═══ Verilen metin ═══
HAYATIM

Yaşım küçük olarak başlamıştım ilkokula. Nüfus
cüzdanım çıkarılmadığından öğretmenim benim küçük olup olmadığımı bilemiyordu.
Benimle birlikte mahallemizden aynı yaşta birkaç arkadaşım da vardı. Onlarla
beraber okula gidip geliyorduk. Okulun ilk günleri birkaç kere sınıfımı
bulamadım. Daha sonraları ise ezberledim.
Bir ay boyunca kalem tutmayı, çizgiler
çizmeyi, yuvarlaklar yapmayı öğrendik.
Sonra sayfalarca harfler yazdık.
Elimize
bir ALFABE verdiler. Sayfaları ne hikmetse renkliydi o yıllarda !..
═══
_İstenenler_:
1. Aşağıdaki (a), (b) ve (c) ifadelerinin metne uyup uymadığını evet ya da hayır diye belirtin. Her yanıtın yanına metinden belirleyici sözleri aynen alıntılayın.
(a) Anlatıcı ilkokula yaşı küçükken başladı.
(b) Anlatıcı okula tek başına gidip geliyordu.
(c) İlk ay boyunca harf yazmayı öğrendiler.
2. Metinde "Yaşım küçük olarak" ile başlayıp "ezberledim." ile biten paragrafı, ana bilgilerini koruyarak madde madde yazın.
3. Metnin "Yaşım küçük olarak" ile başlayıp "yuvarlaklar yapmayı öğrendik." ile biten kısmını, "öğretmenim" yerine "hocam" koyarak yeniden yazın.
═══ Sağlanan veriler ═══
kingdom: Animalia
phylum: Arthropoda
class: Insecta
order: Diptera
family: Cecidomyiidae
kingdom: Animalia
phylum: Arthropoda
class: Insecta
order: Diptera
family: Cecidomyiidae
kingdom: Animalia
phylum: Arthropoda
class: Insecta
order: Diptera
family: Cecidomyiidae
═══
═══ Sağlanan veriler ═══
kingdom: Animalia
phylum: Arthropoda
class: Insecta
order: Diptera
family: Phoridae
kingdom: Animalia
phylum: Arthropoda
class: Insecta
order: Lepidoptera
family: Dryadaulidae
═══
═══ Sağlanan veriler ═══
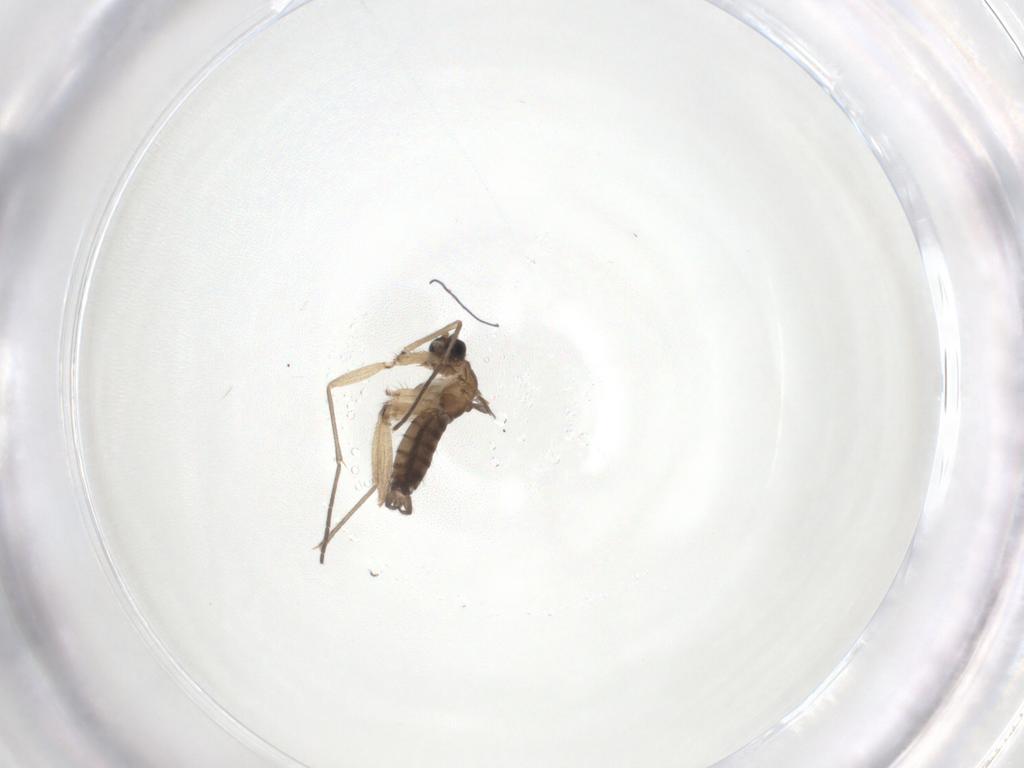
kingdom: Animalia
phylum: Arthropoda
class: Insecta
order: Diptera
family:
═══
_Görev sonuçları_:
1.
(a) Evet: "Yaşım küçük olarak başlamıştım ilkokula."
(b) Hayır: "Onlarla beraber okula gidip geliyorduk."
(c) Hayır: "Bir ay boyunca kalem tutmayı, çizgiler çizmeyi, yuvarlaklar yapmayı öğrendik."

2.
- Anlatıcı ilkokula yaşı küçükken başladı.
- Nüfus cüzdanı çıkarılmadığı için öğretmeni onun küçük olup olmadığını bilemiyordu.
- Mahalleden aynı yaşta birkaç arkadaşıyla birlikte okula gidip geliyordu.
- İlk günlerde birkaç kez sınıfını bulamadı, sonradan ezberledi.

3.
Yaşım küçük olarak başlamıştım ilkokula. Nüfus
cüzdanım çıkarılmadığından hocam benim küçük olup olmadığımı bilemiyordu.
Benimle birlikte mahallemizden aynı yaşta birkaç arkadaşım da vardı. Onlarla
beraber okula gidip geliyorduk. Okulun ilk günleri birkaç kere sınıfımı
bulamadım. Daha sonraları ise ezberledim.
Bir ay boyunca kalem tutmayı, çizgiler
çizmeyi, yuvarlaklar yapmayı öğrendik.